Penerimaan peserta didik dengan sistem zonasi mengandung celah ketidakadilan bagi orang tua yang ingin mendaftarkan anaknya ke sekolah. Nanang Suhendar dan Suartini dalam jurnal Keadilan Pada Sistem Penerimaan Peserta Didik Baru menyatakan hal tersebut dikarenakan sistem penerapan terkait zonasi sekolah diserahkan ke masing- masing pemerintah daerah tetapi tidak mencermati terlebih dahulu terkait faktor-faktor seperti pendataan penduduk, jarak sekolah dan akses sekolah dari masing- masing daerah. Selain itu juga adanya sistem zonasi masih belum maksimal dalam mensosialisasikan sistem tersebut. Sehingga menimbulkan permasalahan.
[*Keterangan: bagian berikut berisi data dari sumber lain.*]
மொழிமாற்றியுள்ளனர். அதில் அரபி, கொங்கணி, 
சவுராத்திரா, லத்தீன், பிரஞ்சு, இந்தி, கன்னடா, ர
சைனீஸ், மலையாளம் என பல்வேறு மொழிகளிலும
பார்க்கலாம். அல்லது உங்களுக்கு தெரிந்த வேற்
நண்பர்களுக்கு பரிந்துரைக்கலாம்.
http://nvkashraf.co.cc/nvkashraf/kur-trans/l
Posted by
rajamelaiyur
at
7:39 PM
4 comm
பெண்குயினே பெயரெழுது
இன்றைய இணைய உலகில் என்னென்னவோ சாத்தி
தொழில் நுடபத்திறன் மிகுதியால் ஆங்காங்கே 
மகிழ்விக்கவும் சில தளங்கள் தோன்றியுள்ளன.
Para peneliti dari Universitas Al Azhar Indonesia tersebut membeberkan perlunya perbaikan sistem zonasi dalam PPDB yang dimulai dari pemerataan kualitas pendidikan. Penentu kualitas pendidikan dapat dilihat dari variabel-variabel kualifikasi dan distribusi guru, sarana, dan prasarana pendidikan yang perlu ditingkatkan.

“Pembangunan sarana, prasarana pendidikan, serta kurikulum perlu dirancang berbasis zonasi. Hal ini untuk memudahkan pembangunan dan pengawasannya karena masing-masing zonasi memiliki permasalahan yang berbeda,” tulis Nanang Suhendar dan Suartini, diakses Jumat (4/8/2023).

Redistribusi guru juga harus diperhatikan. Dari segi kuantitas, rasio guru dan siswa rata-rata 1 banding 16 di setiap tingkat pendidikan. Permasalahan dari distribusi guru yaitu belum merata.

“Oleh karena itu, langkah awal yang perlu dilakukan pemerintah adalah mengkualifikasi kebutuhan guru di setiap daerah. Dalam hal ini Kemendikbud dapat bekerja sama dengan PGRI untuk menyusun grand design kebutuhan guru dalam skala nasional,” lanjut Nanang Suhendar dan Suartini.

Mereka menilai, sejauh ini kompetensi guru di Indonesia belum merata. Guru-guru kompeten masih terpusat di sekolah-sekolah “unggulan” yang pada umumnya berada di kota-kota besar. Redistribusi guru sesuai kompetensi sangat penting dilakukan. Program Peningkatan Keprofesian Berkelanjutan (PKB) guru perlu ditingkatkan agar guru dapat memperkaya ilmu dalam rangka peningkatan kompetensinya dalam mengajar.